Seattle dominated this game, which wasn't as close as the final margin indicated. Gus Williams scored 31 points, Jack Sikma had 21 and 17 rebounds, and Dennis Johnson had a fine all-around game with 17 points, 9 rebounds, and two blocked shots.

===Game 4===

The Sonics won a close one in OT 114–112, staving off a late Bullets comeback behind 36 points by Gus Williams and 32 by Dennis Johnson. Williams and Johnson dominated the Bullets' guards all series, as they were plagued by poor shooting. Johnson also had four blocks in the game, the last on Kevin Grevey with 4 seconds left to ensure the Seattle victory.

===Game 5===

Back home, Elvin Hayes had a hot first half, scoring 20, but injuries to starting guards Tom Henderson, Kevin Grevey and prolonged poor shooting by their replacements took their toll. Hayes had only nine points in the second half as Seattle closed out the series.

==Player statistics==

- Seattle SuperSonics

- Washington Bullets

Seattle SuperSonics statistics
| Player | GP | GS | MPG | FG% | 3P% | FT% | RPG | APG | SPG | BPG | PPG |
|---|---|---|---|---|---|---|---|---|---|---|---|

Washington Bullets statistics
| Player | GP | GS | MPG | FG% | 3P% | FT% | RPG | APG | SPG | BPG | PPG |
|---|---|---|---|---|---|---|---|---|---|---|---|

==Aftermath==
Until 2023, this was the most recent time that a Western Conference team not based in Texas or California won an NBA title, and the last of only two occasions alongside the 1976–77 Portland Trail Blazers when a team from the present-day Northwest Division won the league title. This is by 24 years the longest league championship drought for any division of the four major North American sports leagues. Between 1980 and 2022, the following Western teams have gone on to win an NBA title: the Los Angeles Lakers (eleven times), the San Antonio Spurs (five times), the Golden State Warriors (four times), the Houston Rockets (twice), and the Dallas Mavericks (once). The remaining twenty-one titles between 1980 and 2022 were won by Eastern Conference teams.

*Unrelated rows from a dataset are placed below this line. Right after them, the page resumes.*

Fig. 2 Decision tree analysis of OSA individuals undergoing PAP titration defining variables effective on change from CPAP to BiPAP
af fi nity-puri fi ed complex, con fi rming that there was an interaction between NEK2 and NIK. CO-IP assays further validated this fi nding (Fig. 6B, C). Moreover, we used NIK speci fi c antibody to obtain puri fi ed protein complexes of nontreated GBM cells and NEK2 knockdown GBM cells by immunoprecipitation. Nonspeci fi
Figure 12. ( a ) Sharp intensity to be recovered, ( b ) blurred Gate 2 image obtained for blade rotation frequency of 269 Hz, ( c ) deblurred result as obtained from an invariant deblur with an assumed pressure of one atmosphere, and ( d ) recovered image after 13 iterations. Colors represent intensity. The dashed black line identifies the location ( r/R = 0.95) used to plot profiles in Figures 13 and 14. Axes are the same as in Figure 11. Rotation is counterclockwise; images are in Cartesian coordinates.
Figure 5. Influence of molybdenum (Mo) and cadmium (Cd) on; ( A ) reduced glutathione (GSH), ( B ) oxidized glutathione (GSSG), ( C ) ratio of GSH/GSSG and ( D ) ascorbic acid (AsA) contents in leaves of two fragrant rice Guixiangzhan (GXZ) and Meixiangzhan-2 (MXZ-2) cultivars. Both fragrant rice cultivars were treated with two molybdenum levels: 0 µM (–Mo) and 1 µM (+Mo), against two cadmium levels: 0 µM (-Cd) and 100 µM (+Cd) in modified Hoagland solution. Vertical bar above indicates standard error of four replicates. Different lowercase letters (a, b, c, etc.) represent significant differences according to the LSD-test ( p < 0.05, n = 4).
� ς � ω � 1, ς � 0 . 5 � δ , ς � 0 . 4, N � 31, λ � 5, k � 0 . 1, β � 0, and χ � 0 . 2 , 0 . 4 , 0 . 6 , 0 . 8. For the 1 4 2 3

1979 represents the last year the Bullets/Wizards franchise won 50 games in a season, by far the longest drought in NBA history. It also remains their last NBA Finals, and last Conference Finals, appearance.

The city of Seattle did not win another championship in one of the four big North American sports until the Seattle Seahawks won Super Bowl XLVIII in 2014.

The SuperSonics did come close to another NBA championship before their move to Oklahoma City. They would return to the NBA Finals in 1996, but lost to the record-setting 72-win Chicago Bulls in six games, becoming the first victim of the Bulls’ second three-peat from 1996 to 1998. After their move to Oklahoma City, the Thunder made it back to the Finals in 2012 but lost to the Big Three-led Miami Heat in five games. They would eventually win the championship again in 2025 over the Indiana Pacers in seven games.

Even though the NBA considered both the SuperSonics and Thunder as one continuous franchise pending the expansion of a future Seattle team, the Thunder have never acknowledged the SuperSonics' 1979 championship as part of their history, as seen on their media guides and on the gold jersey tab which only denoted their 2025 championship. Additionally, as part of a relocation settlement between the Thunder and the city of Seattle, the SuperSonics' 1979 championship trophy and banner remain in Seattle's possession, and are currently stored in the Seattle Museum of History & Industry.